=== Provided data ===
·····
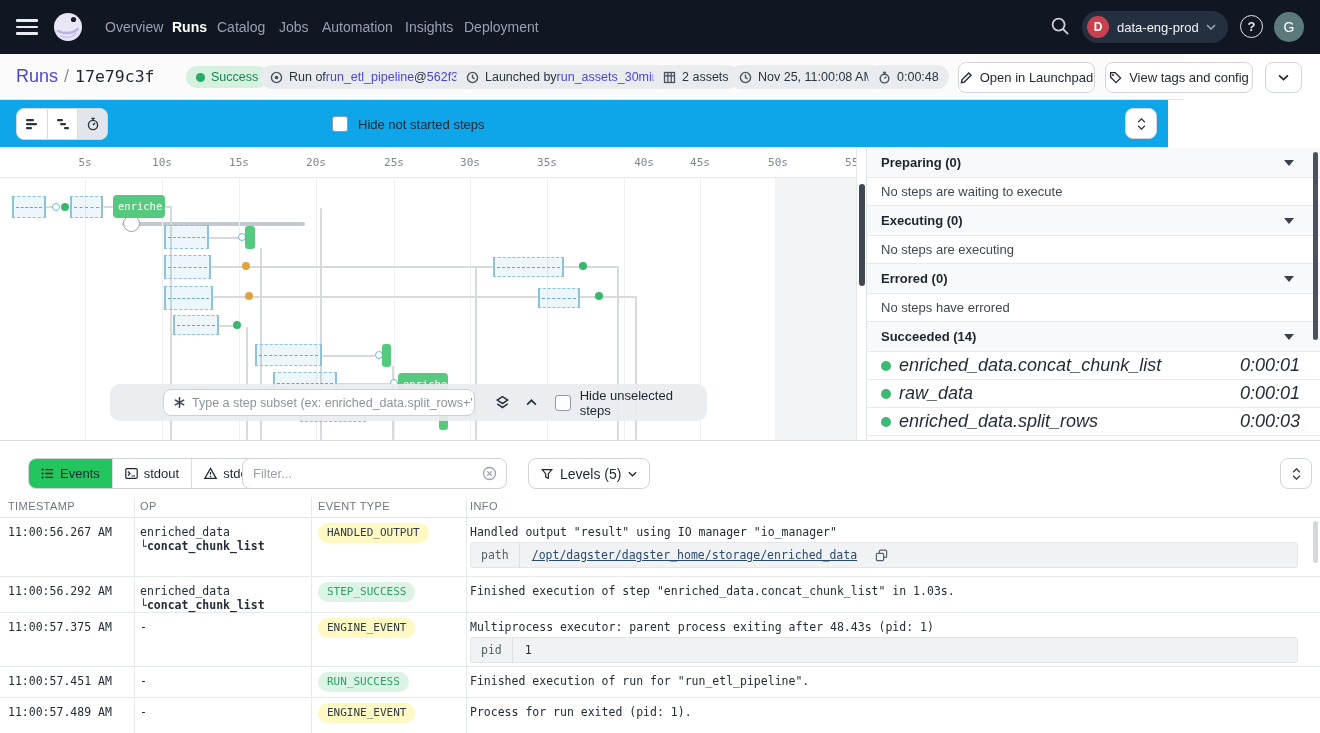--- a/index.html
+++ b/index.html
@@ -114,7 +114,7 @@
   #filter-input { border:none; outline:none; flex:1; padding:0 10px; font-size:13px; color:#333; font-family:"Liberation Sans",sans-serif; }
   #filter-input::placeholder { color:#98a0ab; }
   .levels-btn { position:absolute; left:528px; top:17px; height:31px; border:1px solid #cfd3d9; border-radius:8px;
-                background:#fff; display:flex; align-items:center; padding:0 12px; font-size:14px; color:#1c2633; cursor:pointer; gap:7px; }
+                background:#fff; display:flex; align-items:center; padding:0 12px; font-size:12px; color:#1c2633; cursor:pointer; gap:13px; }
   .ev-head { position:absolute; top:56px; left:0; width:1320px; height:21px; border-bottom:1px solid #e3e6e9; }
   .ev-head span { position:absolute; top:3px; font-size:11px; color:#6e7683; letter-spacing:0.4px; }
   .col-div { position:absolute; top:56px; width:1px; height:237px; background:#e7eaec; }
·····
=== Task description ===
Repeat the records above exactly, from the first line through the line containing "padding:0 12px; font-size:12px;", and leave out the pictures.

=== Solution below ===
--- a/index.html
+++ b/index.html
@@ -114,7 +114,7 @@
   #filter-input { border:none; outline:none; flex:1; padding:0 10px; font-size:13px; color:#333; font-family:"Liberation Sans",sans-serif; }
   #filter-input::placeholder { color:#98a0ab; }
   .levels-btn { position:absolute; left:528px; top:17px; height:31px; border:1px solid #cfd3d9; border-radius:8px;
-                background:#fff; display:flex; align-items:center; padding:0 12px; font-size:14px; color:#1c2633; cursor:pointer; gap:7px; }
+                background:#fff; display:flex; align-items:center; padding:0 12px; font-size:12px; color:#1c2633; cursor:pointer; gap:13px; }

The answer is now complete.